*** Opening DOCUMENT EXTRACT ***

A Happy House
by Anne Pyburn Craig; PHOTOGRAPH BY DEBORAH DEGRAFFENREID
Aug 27, 2009 | 3256 views | 0 0 comments | 23 23 recommendations | email to a friend | print
Homeowner Dan Leader can get creative in his new kitchen, a welcome departure from the previously cluttered space.
Homeowner Dan Leader can get creative in his new kitchen, a welcome departure from the previously cluttered space.
slideshow
Five years ago, Dan Leader fell in love with a mountaintop spot near Woodstock. The spot had a house on it, so he bought the house, even though it wasn’t quite his style.

Leader is the busy founder and owner of Bread Alone bakery in Boiceville, producing more than 40,000 pounds of fresh organic breads each week. He also travels quite a bit—be it to greenmarkets from Albany to Manhattan or to South Africa, where he’s working to create and distribute micro-business container bakeries for the hungry—and needed a peaceful spot to touch down between missions.

“I loved the location, loved being outside here,” he says. “But the inside…It was just funky, inconvenient and not very pleasant. I knew it wasn’t what I wanted, but I could never envision how to do a different interior—until I met Shari. I was almost at the point of deciding to sell and move on. The last thing I need is a complicated house.”

Leader’s rescuer, Shari Markbreiter, is a partner of MH Studio in Manhattan and a greenmarket fan. She and Leader met at the market, and when he told her of his housing woes, she wanted to have a look. Seeing the place, with its wasted spaces, mildew-smelling basement, and cranberry-and-green bathroom, she felt a plan coming on. Markbreiter and her partner Benjamin Huntington changed the fractured layout of the kitchen by closing the bedroom hall doorway. Using a new opening from the living room, they were able to combine the bedroom hall and part of the back porch into a new light-filled library.

One thing Leader didn’t want to do was enlarge the carbon footprint. “Everybody thinks you have to expand, but even though it’s more of a challenge, it’s wonderful to reuse and repurpose what exists,” says Markbreiter. “It’s an older house with good solid timbers, so we worked from there out. We started with fundamentals—it was very poorly insulated. Not anymore. It feels tight now. It’s a huge energy saver.”

*** Closing DOCUMENT EXTRACT ***
*** Opening EXERCISE DATA ***

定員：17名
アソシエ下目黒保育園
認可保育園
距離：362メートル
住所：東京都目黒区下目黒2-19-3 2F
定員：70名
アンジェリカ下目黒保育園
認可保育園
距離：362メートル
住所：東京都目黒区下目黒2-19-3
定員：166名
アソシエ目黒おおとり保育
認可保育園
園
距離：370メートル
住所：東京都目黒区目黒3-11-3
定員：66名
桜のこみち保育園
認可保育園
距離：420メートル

*** Closing EXERCISE DATA ***

EXERCISE TASKS:
a) Output the passage of the house article that begins with the words containing "A Happy House" and ends with "quite his style.".
b) In the house article, how much bread does Bread Alone produce each week?
The data entries are separate material, not part of the house article.

SOLUTIONS TO THE EXERCISE:
a)
A Happy House
by Anne Pyburn Craig; PHOTOGRAPH BY DEBORAH DEGRAFFENREID
Aug 27, 2009 | 3256 views | 0 0 comments | 23 23 recommendations | email to a friend | print
Homeowner Dan Leader can get creative in his new kitchen, a welcome departure from the previously cluttered space.
Homeowner Dan Leader can get creative in his new kitchen, a welcome departure from the previously cluttered space.
slideshow
Five years ago, Dan Leader fell in love with a mountaintop spot near Woodstock. The spot had a house on it, so he bought the house, even though it wasn’t quite his style.

b) More than 40,000 pounds of fresh organic breads.